*Records for the exercise*:
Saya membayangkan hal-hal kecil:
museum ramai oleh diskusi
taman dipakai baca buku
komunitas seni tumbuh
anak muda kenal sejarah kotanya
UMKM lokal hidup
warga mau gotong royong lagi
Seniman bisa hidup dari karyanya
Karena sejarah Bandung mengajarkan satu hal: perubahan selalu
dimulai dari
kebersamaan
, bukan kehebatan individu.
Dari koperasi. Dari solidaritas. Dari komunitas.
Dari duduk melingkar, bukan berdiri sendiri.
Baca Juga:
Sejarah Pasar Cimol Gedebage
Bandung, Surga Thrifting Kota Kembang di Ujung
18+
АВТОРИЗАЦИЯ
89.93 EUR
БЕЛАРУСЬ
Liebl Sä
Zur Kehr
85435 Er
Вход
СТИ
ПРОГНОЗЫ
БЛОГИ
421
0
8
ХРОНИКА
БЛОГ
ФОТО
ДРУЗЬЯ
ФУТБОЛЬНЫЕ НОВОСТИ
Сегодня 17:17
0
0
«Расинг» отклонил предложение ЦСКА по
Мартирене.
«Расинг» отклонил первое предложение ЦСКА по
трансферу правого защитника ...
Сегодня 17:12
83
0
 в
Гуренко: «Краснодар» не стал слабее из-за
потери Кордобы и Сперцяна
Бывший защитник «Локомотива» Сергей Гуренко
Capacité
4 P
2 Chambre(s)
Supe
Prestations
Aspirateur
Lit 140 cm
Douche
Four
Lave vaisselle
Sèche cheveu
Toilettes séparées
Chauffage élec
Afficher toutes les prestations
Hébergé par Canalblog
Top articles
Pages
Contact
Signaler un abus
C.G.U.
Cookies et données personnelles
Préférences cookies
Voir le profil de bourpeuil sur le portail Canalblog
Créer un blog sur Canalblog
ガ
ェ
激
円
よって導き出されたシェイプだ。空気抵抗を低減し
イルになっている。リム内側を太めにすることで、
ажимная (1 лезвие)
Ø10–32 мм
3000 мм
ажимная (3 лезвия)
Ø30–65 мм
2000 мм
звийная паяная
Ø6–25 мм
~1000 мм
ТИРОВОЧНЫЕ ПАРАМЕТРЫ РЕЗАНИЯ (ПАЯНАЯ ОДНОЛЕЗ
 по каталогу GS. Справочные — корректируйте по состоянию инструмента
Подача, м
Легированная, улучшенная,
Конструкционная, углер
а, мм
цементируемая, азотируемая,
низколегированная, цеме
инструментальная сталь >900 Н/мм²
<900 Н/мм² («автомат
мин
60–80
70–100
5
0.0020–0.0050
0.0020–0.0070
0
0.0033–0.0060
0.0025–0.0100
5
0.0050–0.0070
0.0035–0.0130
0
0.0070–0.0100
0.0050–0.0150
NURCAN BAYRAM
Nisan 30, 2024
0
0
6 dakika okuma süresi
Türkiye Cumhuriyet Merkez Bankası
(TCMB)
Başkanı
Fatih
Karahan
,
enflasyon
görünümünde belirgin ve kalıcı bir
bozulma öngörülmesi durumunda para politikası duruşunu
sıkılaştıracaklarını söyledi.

*What to work on*:
Please reproduce every row above word for word, line by line, without changing anything.

*Written answer*:
Saya membayangkan hal-hal kecil:
museum ramai oleh diskusi
taman dipakai baca buku
komunitas seni tumbuh
anak muda kenal sejarah kotanya
UMKM lokal hidup
warga mau gotong royong lagi
Seniman bisa hidup dari karyanya
Karena sejarah Bandung mengajarkan satu hal: perubahan selalu
dimulai dari
kebersamaan
, bukan kehebatan individu.
Dari koperasi. Dari solidaritas. Dari komunitas.
Dari duduk melingkar, bukan berdiri sendiri.
Baca Juga:
Sejarah Pasar Cimol Gedebage
Bandung, Surga Thrifting Kota Kembang di Ujung
18+
АВТОРИЗАЦИЯ
89.93 EUR
БЕЛАРУСЬ
Liebl Sä
Zur Kehr
85435 Er
Вход
СТИ
ПРОГНОЗЫ
БЛОГИ
421
0
8
ХРОНИКА
БЛОГ
ФОТО
ДРУЗЬЯ
ФУТБОЛЬНЫЕ НОВОСТИ
Сегодня 17:17
0
0
«Расинг» отклонил предложение ЦСКА по
Мартирене.
«Расинг» отклонил первое предложение ЦСКА по
трансферу правого защитника ...
Сегодня 17:12
83
0
 в
Гуренко: «Краснодар» не стал слабее из-за
потери Кордобы и Сперцяна
Бывший защитник «Локомотива» Сергей Гуренко
Capacité
4 P
2 Chambre(s)
Supe
Prestations
Aspirateur
Lit 140 cm
Douche
Four
Lave vaisselle
Sèche cheveu
Toilettes séparées
Chauffage élec
Afficher toutes les prestations
Hébergé par Canalblog
Top articles
Pages
Contact
Signaler un abus
C.G.U.
Cookies et données personnelles
Préférences cookies
Voir le profil de bourpeuil sur le portail Canalblog
Créer un blog sur Canalblog
ガ
ェ
激
円
よって導き出されたシェイプだ。空気抵抗を低減し
イルになっている。リム内側を太めにすることで、
ажимная (1 лезвие)
Ø10–32 мм
3000 мм
ажимная (3 лезвия)
Ø30–65 мм
2000 мм
звийная паяная
Ø6–25 мм
~1000 мм
ТИРОВОЧНЫЕ ПАРАМЕТРЫ РЕЗАНИЯ (ПАЯНАЯ ОДНОЛЕЗ
 по каталогу GS. Справочные — корректируйте по состоянию инструмента
Подача, м
Легированная, улучшенная,
Конструкционная, углер
а, мм
цементируемая, азотируемая,
низколегированная, цеме
инструментальная сталь >900 Н/мм²
<900 Н/мм² («автомат
мин
60–80
70–100
5
0.0020–0.0050
0.0020–0.0070
0
0.0033–0.0060
0.0025–0.0100
5
0.0050–0.0070
0.0035–0.0130
0
0.0070–0.0100
0.0050–0.0150
NURCAN BAYRAM
Nisan 30, 2024
0
0
6 dakika okuma süresi
Türkiye Cumhuriyet Merkez Bankası
(TCMB)
Başkanı
Fatih
Karahan
,
enflasyon
görünümünde belirgin ve kalıcı bir
bozulma öngörülmesi durumunda para politikası duruşunu
sıkılaştıracaklarını söyledi.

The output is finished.